── DATA TO EXAMINE ──

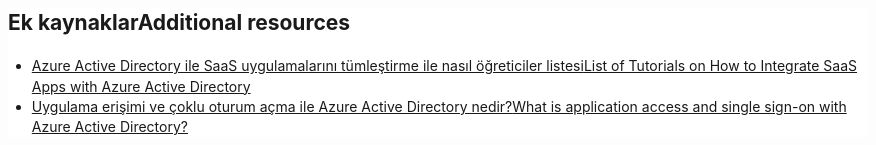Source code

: ## <a name="additional-resources"></a><span data-ttu-id="13e60-240">Ek kaynaklar</span><span class="sxs-lookup"><span data-stu-id="13e60-240">Additional resources</span></span>

* [<span data-ttu-id="13e60-241">Azure Active Directory ile SaaS uygulamalarını tümleştirme ile nasıl öğreticiler listesi</span><span class="sxs-lookup"><span data-stu-id="13e60-241">List of Tutorials on How to Integrate SaaS Apps with Azure Active Directory</span></span>](active-directory-saas-tutorial-list.md)
* [<span data-ttu-id="13e60-242">Uygulama erişimi ve çoklu oturum açma ile Azure Active Directory nedir?</span><span class="sxs-lookup"><span data-stu-id="13e60-242">What is application access and single sign-on with Azure Active Directory?</span></span>](active-directory-appssoaccess-whatis.md)





[1]: ./media/active-directory-saas-procoresso-tutorial/tutorial_general_01.png
[2]: ./media/active-directory-saas-procoresso-tutorial/tutorial_general_02.png
[3]: ./media/active-directory-saas-procoresso-tutorial/tutorial_general_03.png
[4]: ./media/active-directory-saas-procoresso-tutorial/tutorial_general_04.png

[100]: ./media/active-directory-saas-procoresso-tutorial/tutorial_general_100.png

[200]: ./media/active-directory-saas-procoresso-tutorial/tutorial_general_200.png
[201]: ./media/active-directory-saas-procoresso-tutorial/tutorial_general_201.png
[202]: ./media/active-directory-saas-procoresso-tutorial/tutorial_general_202.png
[203]: ./media/active-directory-saas-procoresso-tutorial/tutorial_general_203.png


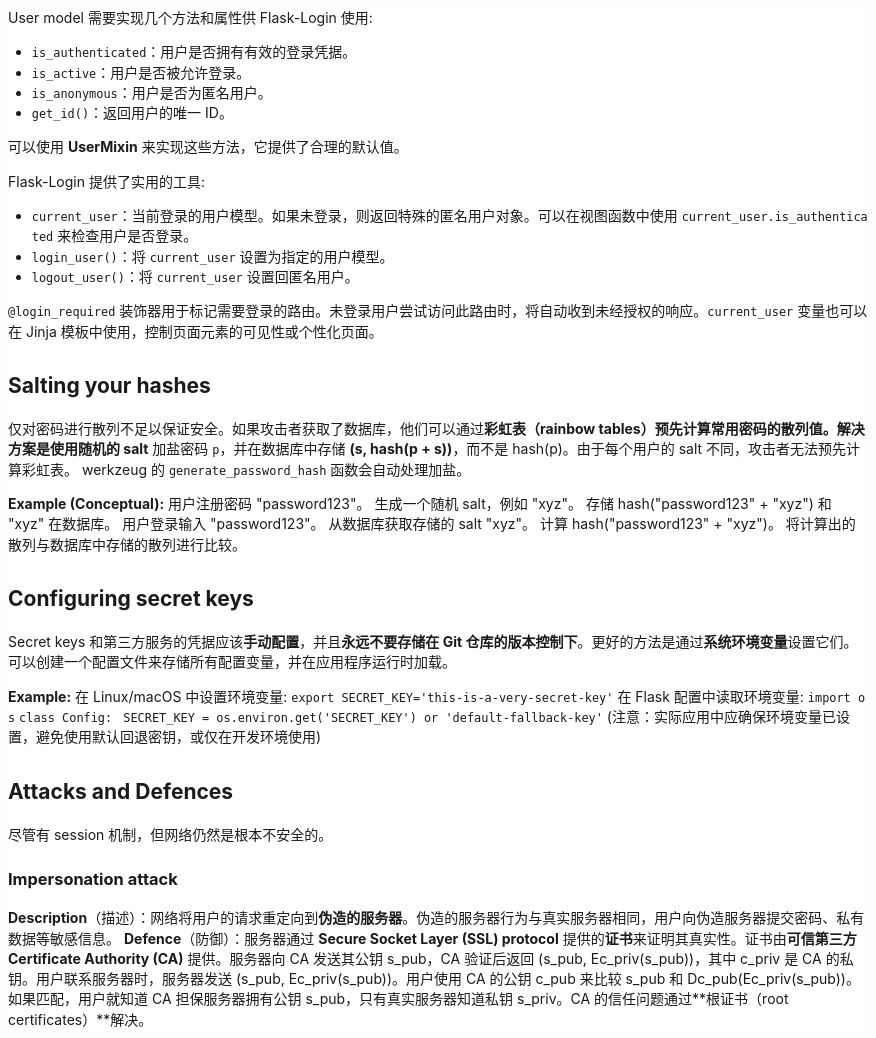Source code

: User model 需要实现几个方法和属性供 Flask-Login 使用:
*   `is_authenticated`：用户是否拥有有效的登录凭据。
*   `is_active`：用户是否被允许登录。
*   `is_anonymous`：用户是否为匿名用户。
*   `get_id()`：返回用户的唯一 ID。

可以使用 **UserMixin** 来实现这些方法，它提供了合理的默认值。

Flask-Login 提供了实用的工具:
*   `current_user`：当前登录的用户模型。如果未登录，则返回特殊的匿名用户对象。可以在视图函数中使用 `current_user.is_authenticated` 来检查用户是否登录。
*   `login_user()`：将 `current_user` 设置为指定的用户模型。
*   `logout_user()`：将 `current_user` 设置回匿名用户。

`@login_required` 装饰器用于标记需要登录的路由。未登录用户尝试访问此路由时，将自动收到未经授权的响应。`current_user` 变量也可以在 Jinja 模板中使用，控制页面元素的可见性或个性化页面。

## Salting your hashes

仅对密码进行散列不足以保证安全。如果攻击者获取了数据库，他们可以通过**彩虹表（rainbow tables）**预先计算常用密码的散列值。解决方案是使用**随机的 salt** 加盐密码 `p`，并在数据库中存储 **(s, hash(p + s))**，而不是 hash(p)。由于每个用户的 salt 不同，攻击者无法预先计算彩虹表。 werkzeug 的 `generate_password_hash` 函数会自动处理加盐。

**Example (Conceptual):**
用户注册密码 "password123"。
生成一个随机 salt，例如 "xyz"。
存储 hash("password123" + "xyz") 和 "xyz" 在数据库。
用户登录输入 "password123"。
从数据库获取存储的 salt "xyz"。
计算 hash("password123" + "xyz")。
将计算出的散列与数据库中存储的散列进行比较。

## Configuring secret keys

Secret keys 和第三方服务的凭据应该**手动配置**，并且**永远不要存储在 Git 仓库的版本控制下**。更好的方法是通过**系统环境变量**设置它们。可以创建一个配置文件来存储所有配置变量，并在应用程序运行时加载。

**Example:**
在 Linux/macOS 中设置环境变量:
`export SECRET_KEY='this-is-a-very-secret-key'`
在 Flask 配置中读取环境变量:
`import os`
`class Config:`
` SECRET_KEY = os.environ.get('SECRET_KEY') or 'default-fallback-key'`
(注意：实际应用中应确保环境变量已设置，避免使用默认回退密钥，或仅在开发环境使用)

## Attacks and Defences

尽管有 session 机制，但网络仍然是根本不安全的。

### Impersonation attack

**Description**（描述）：网络将用户的请求重定向到**伪造的服务器**。伪造的服务器行为与真实服务器相同，用户向伪造服务器提交密码、私有数据等敏感信息。
**Defence**（防御）：服务器通过 **Secure Socket Layer (SSL) protocol** 提供的**证书**来证明其真实性。证书由**可信第三方 Certificate Authority (CA)** 提供。服务器向 CA 发送其公钥 s_pub，CA 验证后返回 (s_pub, Ec_priv(s_pub))，其中 c_priv 是 CA 的私钥。用户联系服务器时，服务器发送 (s_pub, Ec_priv(s_pub))。用户使用 CA 的公钥 c_pub 来比较 s_pub 和 Dc_pub(Ec_priv(s_pub))。如果匹配，用户就知道 CA 担保服务器拥有公钥 s_pub，只有真实服务器知道私钥 s_priv。CA 的信任问题通过**根证书（root certificates）**解决。
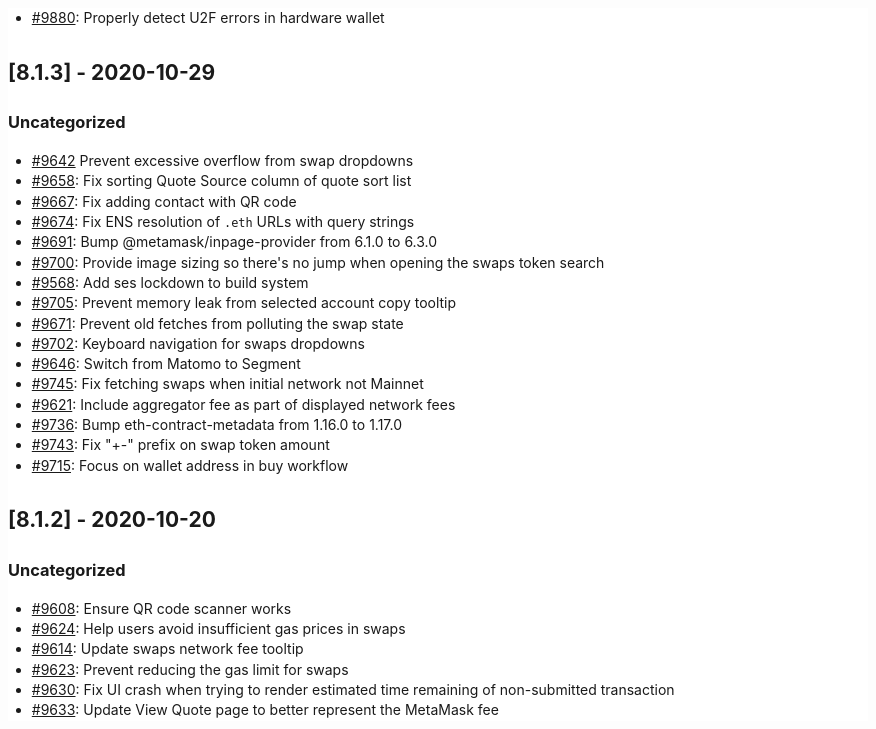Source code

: - [#9880](https://github.com/MetaMask/metamask-extension/pull/9880): Properly detect U2F errors in hardware wallet

## [8.1.3] - 2020-10-29
### Uncategorized
- [#9642](https://github.com/MetaMask/metamask-extension/pull/9642) Prevent excessive overflow from swap dropdowns
- [#9658](https://github.com/MetaMask/metamask-extension/pull/9658): Fix sorting Quote Source column of quote sort list
- [#9667](https://github.com/MetaMask/metamask-extension/pull/9667): Fix adding contact with QR code
- [#9674](https://github.com/MetaMask/metamask-extension/pull/9674): Fix ENS resolution of `.eth` URLs with query strings
- [#9691](https://github.com/MetaMask/metamask-extension/pull/9691): Bump @metamask/inpage-provider from 6.1.0 to 6.3.0
- [#9700](https://github.com/MetaMask/metamask-extension/pull/9700): Provide image sizing so there's no jump when opening the swaps token search
- [#9568](https://github.com/MetaMask/metamask-extension/pull/9568): Add ses lockdown to build system
- [#9705](https://github.com/MetaMask/metamask-extension/pull/9705): Prevent memory leak from selected account copy tooltip
- [#9671](https://github.com/MetaMask/metamask-extension/pull/9671): Prevent old fetches from polluting the swap state
- [#9702](https://github.com/MetaMask/metamask-extension/pull/9702): Keyboard navigation for swaps dropdowns
- [#9646](https://github.com/MetaMask/metamask-extension/pull/9646): Switch from Matomo to Segment
- [#9745](https://github.com/MetaMask/metamask-extension/pull/9745): Fix fetching swaps when initial network not Mainnet
- [#9621](https://github.com/MetaMask/metamask-extension/pull/9621): Include aggregator fee as part of displayed network fees
- [#9736](https://github.com/MetaMask/metamask-extension/pull/9736): Bump eth-contract-metadata from 1.16.0 to 1.17.0
- [#9743](https://github.com/MetaMask/metamask-extension/pull/9743): Fix "+-" prefix on swap token amount
- [#9715](https://github.com/MetaMask/metamask-extension/pull/9715): Focus on wallet address in buy workflow

## [8.1.2] - 2020-10-20
### Uncategorized
- [#9608](https://github.com/MetaMask/metamask-extension/pull/9608): Ensure QR code scanner works
- [#9624](https://github.com/MetaMask/metamask-extension/pull/9624): Help users avoid insufficient gas prices in swaps
- [#9614](https://github.com/MetaMask/metamask-extension/pull/9614): Update swaps network fee tooltip
- [#9623](https://github.com/MetaMask/metamask-extension/pull/9623): Prevent reducing the gas limit for swaps
- [#9630](https://github.com/MetaMask/metamask-extension/pull/9630): Fix UI crash when trying to render estimated time remaining of non-submitted transaction
- [#9633](https://github.com/MetaMask/metamask-extension/pull/9633): Update View Quote page to better represent the MetaMask fee
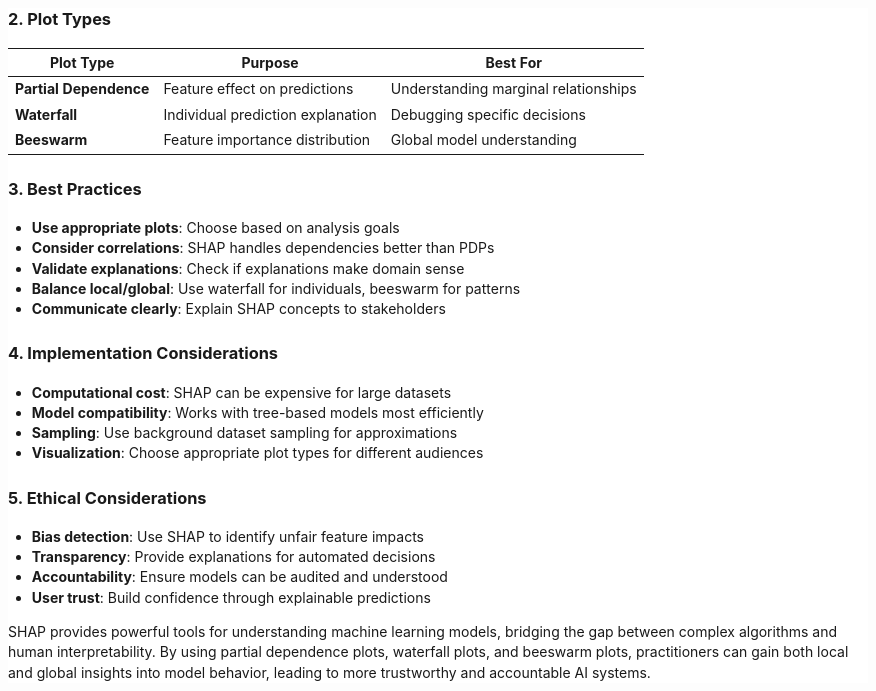 ### 2. Plot Types

| Plot Type | Purpose | Best For |
|-----------|---------|----------|
| **Partial Dependence** | Feature effect on predictions | Understanding marginal relationships |
| **Waterfall** | Individual prediction explanation | Debugging specific decisions |
| **Beeswarm** | Feature importance distribution | Global model understanding |

### 3. Best Practices

- **Use appropriate plots**: Choose based on analysis goals
- **Consider correlations**: SHAP handles dependencies better than PDPs
- **Validate explanations**: Check if explanations make domain sense
- **Balance local/global**: Use waterfall for individuals, beeswarm for patterns
- **Communicate clearly**: Explain SHAP concepts to stakeholders

### 4. Implementation Considerations

- **Computational cost**: SHAP can be expensive for large datasets
- **Model compatibility**: Works with tree-based models most efficiently
- **Sampling**: Use background dataset sampling for approximations
- **Visualization**: Choose appropriate plot types for different audiences

### 5. Ethical Considerations

- **Bias detection**: Use SHAP to identify unfair feature impacts
- **Transparency**: Provide explanations for automated decisions
- **Accountability**: Ensure models can be audited and understood
- **User trust**: Build confidence through explainable predictions

SHAP provides powerful tools for understanding machine learning models, bridging the gap between complex algorithms and human interpretability. By using partial dependence plots, waterfall plots, and beeswarm plots, practitioners can gain both local and global insights into model behavior, leading to more trustworthy and accountable AI systems.
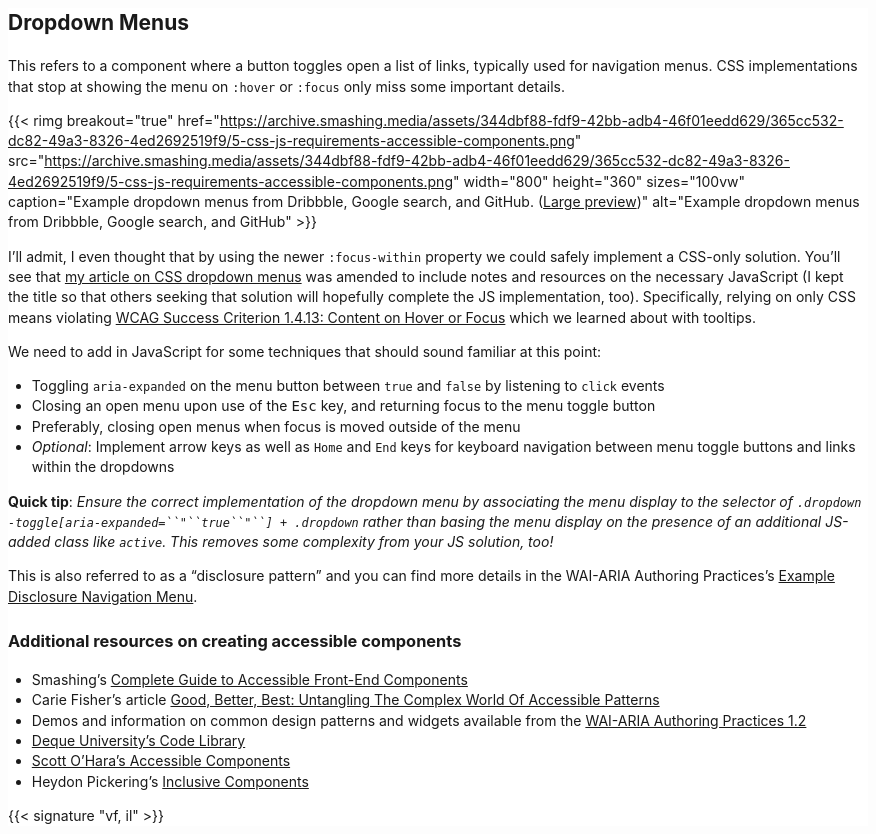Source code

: ## Dropdown Menus

This refers to a component where a button toggles open a list of links, typically used for navigation menus. CSS implementations that stop at showing the menu on `:hover` or `:focus` only miss some important details. 

{{< rimg breakout="true" href="https://archive.smashing.media/assets/344dbf88-fdf9-42bb-adb4-46f01eedd629/365cc532-dc82-49a3-8326-4ed2692519f9/5-css-js-requirements-accessible-components.png" src="https://archive.smashing.media/assets/344dbf88-fdf9-42bb-adb4-46f01eedd629/365cc532-dc82-49a3-8326-4ed2692519f9/5-css-js-requirements-accessible-components.png" width="800" height="360" sizes="100vw" caption="Example dropdown menus from Dribbble, Google search, and GitHub. (<a href='https://archive.smashing.media/assets/344dbf88-fdf9-42bb-adb4-46f01eedd629/365cc532-dc82-49a3-8326-4ed2692519f9/5-css-js-requirements-accessible-components.png'>Large preview</a>)" alt="Example dropdown menus from Dribbble, Google search, and GitHub" >}}

I’ll admit, I even thought that by using the newer `:focus-within` property we could safely implement a CSS-only solution. You’ll see that [my article on CSS dropdown menus](https://moderncss.dev/css-only-accessible-dropdown-navigation-menu/) was amended to include notes and resources on the necessary JavaScript (I kept the title so that others seeking that solution will hopefully complete the JS implementation, too). Specifically, relying on only CSS means violating [WCAG Success Criterion 1.4.13: Content on Hover or Focus](https://www.w3.org/WAI/WCAG21/Understanding/content-on-hover-or-focus.html) which we learned about with tooltips.

We need to add in JavaScript for some techniques that should sound familiar at this point:

- Toggling `aria-expanded` on the menu button between `true` and `false` by listening to  `click` events
- Closing an open menu upon use of the <kbd>Esc</kbd> key, and returning focus to the menu toggle button
- Preferably, closing open menus when focus is moved outside of the menu
- *Optional*: Implement arrow keys as well as `Home` and `End` keys for keyboard navigation between menu toggle buttons and links within the dropdowns

**Quick tip**: *Ensure the correct implementation of the dropdown menu by associating the menu display to the selector of `.dropdown-toggle[aria-expanded=``"``true``"``] + .dropdown` rather than basing the menu display on the presence of an additional JS-added class like `active`. This removes some complexity from your JS solution, too!*

This is also referred to as a “disclosure pattern” and you can find more details in the WAI-ARIA Authoring Practices’s [Example Disclosure Navigation Menu](https://w3c.github.io/aria-practices/examples/disclosure/disclosure-navigation.html).

### Additional resources on creating accessible components

- Smashing’s [Complete Guide to Accessible Front-End Components](https://www.smashingmagazine.com/2021/03/complete-guide-accessible-front-end-components/)
- Carie Fisher’s article [Good, Better, Best: Untangling The Complex World Of Accessible Patterns](https://www.smashingmagazine.com/2021/03/good-better-best-untangling-complex-world-accessible-patterns/)
- Demos and information on common design patterns and widgets available from the [WAI-ARIA Authoring Practices 1.2](https://www.w3.org/TR/wai-aria-practices-1.2/)
- [Deque University’s Code Library](https://dequeuniversity.com/library/)
- [Scott O’Hara’s Accessible Components](https://github.com/scottaohara/accessible_components)
- Heydon Pickering’s [Inclusive Components](https://inclusive-components.design/)

{{< signature "vf, il" >}}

───

PROBLEM TO SOLVE:
Quote, word for word, the lines from the one containing "## Attacks and Defences" through the one containing "in hardware wallet", including both of those lines. Leave the pictures out of your answer.

SOLUTION TO THIS EXERCISE:
## Attacks and Defences

尽管有 session 机制，但网络仍然是根本不安全的。

### Impersonation attack

**Description**（描述）：网络将用户的请求重定向到**伪造的服务器**。伪造的服务器行为与真实服务器相同，用户向伪造服务器提交密码、私有数据等敏感信息。
**Defence**（防御）：服务器通过 **Secure Socket Layer (SSL) protocol** 提供的**证书**来证明其真实性。证书由**可信第三方 Certificate Authority (CA)** 提供。服务器向 CA 发送其公钥 s_pub，CA 验证后返回 (s_pub, Ec_priv(s_pub))，其中 c_priv 是 CA 的私钥。用户联系服务器时，服务器发送 (s_pub, Ec_priv(s_pub))。用户使用 CA 的公钥 c_pub 来比较 s_pub 和 Dc_pub(Ec_priv(s_pub))。如果匹配，用户就知道 CA 担保服务器拥有公钥 s_pub，只有真实服务器知道私钥 s_priv。CA 的信任问题通过**根证书（root certificates）**解决。
Source code

: - [#9880](https://github.com/MetaMask/metamask-extension/pull/9880): Properly detect U2F errors in hardware wallet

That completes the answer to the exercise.